Setelah Koneksi yang Terlewatkan, Persatuan Proporsi Mitos

Petualangan aplikasi kencan Zachary Brian Lee Copeland di Washington, DC, tidak layak untuk didiskusikan saat makan siang dengan rekan kerjanya hingga musim gugur 2019, ketika dia menjodohkan Joelle Carissa Gamble di Engsel.

Nona Gamble, yang saat itu menjabat sebagai kepala sekolah di Omidyar Network, sebuah perusahaan investasi filantropis, menganggapnya sebagai calon belahan jiwa. Gambar profil tato “Lord of the Rings” di punggungnya menunjukkan ketertarikannya pada fiksi fantasi; dia juga menyukai permainan papan Settlers of Catan.
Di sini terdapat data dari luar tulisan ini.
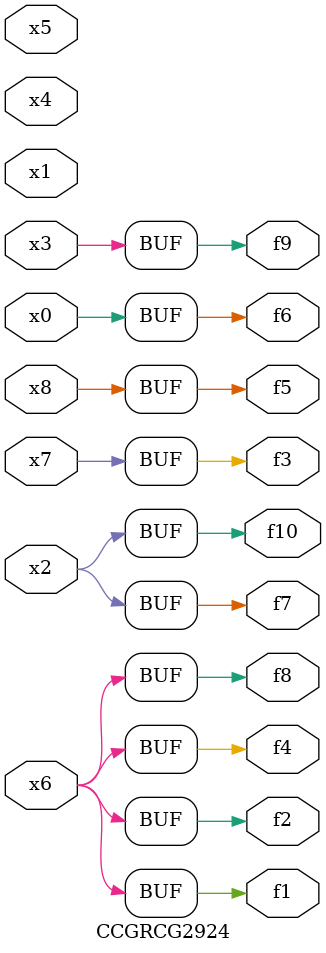
<source format=v>
module CCGRCG2924(
	input x0, x1, x2, x3, x4, x5, x6, x7, x8,
	output f1, f2, f3, f4, f5, f6, f7, f8, f9, f10
);
	assign f1 = x6;
	assign f2 = x6;
	assign f3 = x7;
	assign f4 = x6;
	assign f5 = x8;
	assign f6 = x0;
	assign f7 = x2;
	assign f8 = x6;
	assign f9 = x3;
	assign f10 = x2;
endmodule

</source>
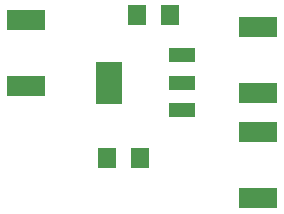
<source format=gtp>
G75*
%MOIN*%
%OFA0B0*%
%FSLAX25Y25*%
%IPPOS*%
%LPD*%
%AMOC8*
5,1,8,0,0,1.08239X$1,22.5*
%
%ADD10R,0.06299X0.07087*%
%ADD11R,0.08800X0.04800*%
%ADD12R,0.08661X0.14173*%
%ADD13R,0.12598X0.07087*%
D10*
X0208788Y0034300D03*
X0219812Y0034300D03*
X0218788Y0081800D03*
X0229812Y0081800D03*
D11*
X0234000Y0068400D03*
X0234000Y0059300D03*
X0234000Y0050200D03*
D12*
X0209599Y0059300D03*
D13*
X0181800Y0058276D03*
X0181800Y0080324D03*
X0259300Y0077824D03*
X0259300Y0055776D03*
X0259300Y0042824D03*
X0259300Y0020776D03*
M02*

</source>
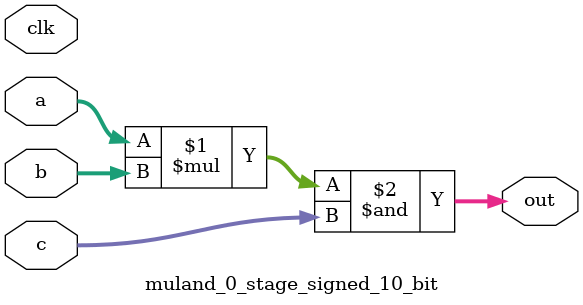
<source format=sv>
(* use_dsp = "yes" *) module muland_0_stage_signed_10_bit(
	input signed [9:0] a,
	input signed [9:0] b,
	input signed [9:0] c,
	output [9:0] out,
	input clk);

	assign out = (a * b) & c;
endmodule

</source>
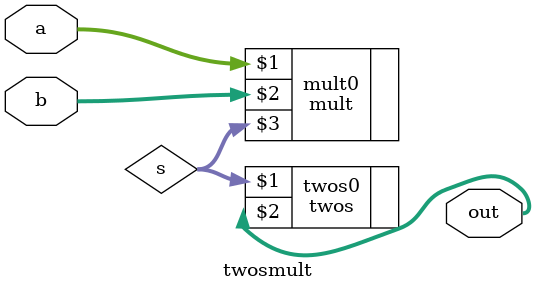
<source format=v>
`include "mult.v"
`include "twos.v"

module twosmult(input [4:0] a, b , output [9:0] out);
    wire [9:0] s;
    mult mult0(a, b, s);
    twos twos0(s, out);
endmodule
</source>
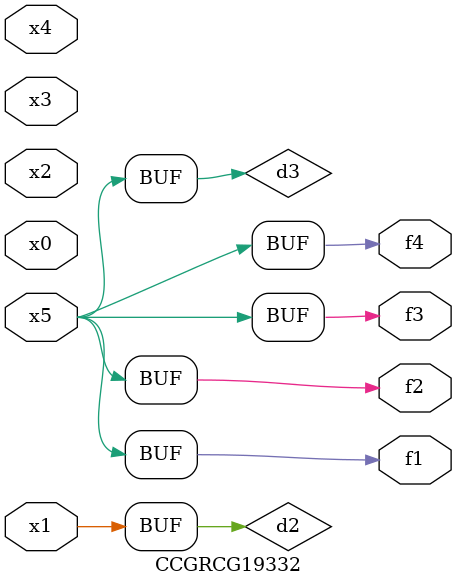
<source format=v>
module CCGRCG19332(
	input x0, x1, x2, x3, x4, x5,
	output f1, f2, f3, f4
);

	wire d1, d2, d3;

	not (d1, x5);
	or (d2, x1);
	xnor (d3, d1);
	assign f1 = d3;
	assign f2 = d3;
	assign f3 = d3;
	assign f4 = d3;
endmodule

</source>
“Saya telah memberi tahu rekan-rekan saya bahwa saya sangat bersemangat untuk berkencan dengan orang Joelle ini,” kata Mr. Copeland, yang saat itu menjabat sebagai panitera hukum di Pengadilan Distrik AS untuk Distrik Columbia. Namun tanggal yang dia atur di bar Washington beberapa hari setelah mereka mulai berkirim pesan di aplikasi tidak pernah terjadi. Meskipun keduanya yakin mereka akan cocok, Ms. Gamble membatasi tanggalnya hanya dengan sisa waktu beberapa jam.

“Saya pikir dia sangat manis, dan dia menyukai hal-hal kutu buku yang sama dengan saya, yang pada dasarnya tidak umum,” katanya. Tapi “Saya agak sporadis dengan kencan saya saat itu. Saya tidak tahu apa yang saya lakukan atau apa yang saya inginkan.” Mr Copeland, meskipun “jelas kecewa,” katanya, menanggapi dengan tenang. “SMS yang dia kirimkan kembali kepadaku setelah aku membatalkannya begitu manis sehingga aku merasa lebih buruk lagi.” Lebih dari setahun kemudian, ketika mereka bertemu lagi di Bumble, dia sama ramahnya.

Nona Gamble, 33, mengaku dirinya adalah seorang penggila kebijakan ekonomi. Hingga awal Maret, ia menjabat sebagai wakil asisten presiden dan wakil direktur di Dewan Ekonomi Nasional Gedung Putih dan kini sedang mencari posisi baru. Kecintaannya terhadap pelayanan publik berasal dari orang tuanya, katanya, yang membesarkan Ms. Gamble dan adik perempuannya di Riverside, California. Keduanya adalah Marinir sebelum ibunya menjadi guru taman kanak-kanak dan ayahnya menjadi petugas polisi Los Angeles.

Saat tumbuh dewasa, “Saya terbiasa berpikir banyak tentang bagaimana membantu orang lain,” katanya. Di UCLA, tempat dia lulus dengan gelar sarjana dalam studi pembangunan internasional, dia adalah seorang aktivis mahasiswa yang mempromosikan keterjangkauan perguruan tinggi. Gelar masternya di bidang ekonomi dan kebijakan publik diperoleh dari Princeton.